Dressel und Tjarks verwiesen auf zahlreiche Gespräche zwischen den Regierungsfraktionen und den Initiativen in vielen Stadtteilen. Auch mit dem Dachverband der Bürgerinitiativen habe es bereits ein erstes Gespräch gegeben, ein weiteres sei terminiert. „Wir sind bereit zum Dialog“, sagten die Fraktionschefs von SPD und Grünen.

Der AfD-Bauexperte Detlef Ehlebracht reagierte zurückhaltend auf die Ankündigung der Initiativen, nicht mit seiner Partei zusammenarbeiten zu wollen. Er vertrete ohnehin die Meinung, dass Parteien sich aus Volksinitiativen heraushalten sollten.

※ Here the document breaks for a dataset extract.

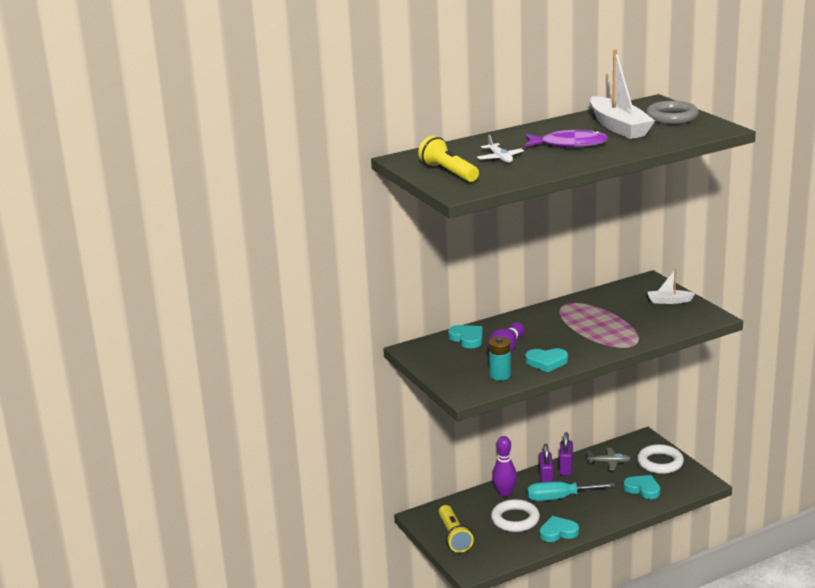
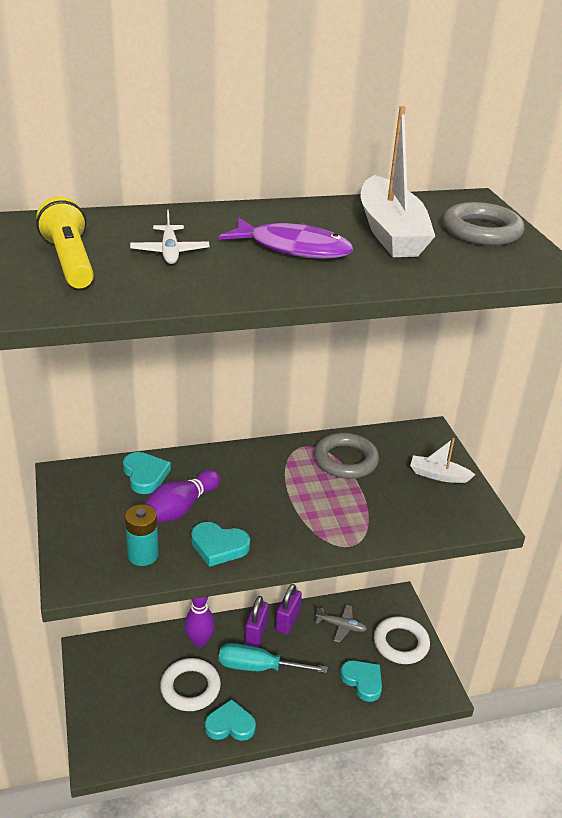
camera: 10 degrees right, 10 degrees up
(454, 536) = (106, 695): yellow flashlight -> none
(600, 305) = (345, 460): none -> grey ring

Eine Volksinitiative ist erfolgreich, wenn innerhalb von sechs Monaten mindestens 10.000 Unterschriften gesammelt werden. Im Zuge eines dann folgenden Volksbegehrens müssen innerhalb von drei Wochen rund 62.000 Unterschriften gesammelt werden. Dann käme es zu einem Volksentscheid. Dieser ist am Ende erfolgreich, wenn mindestens 20 Prozent der Wahlberechtigten zugestimmt haben und es bei der Abstimmung eine einfache Mehrheit gibt.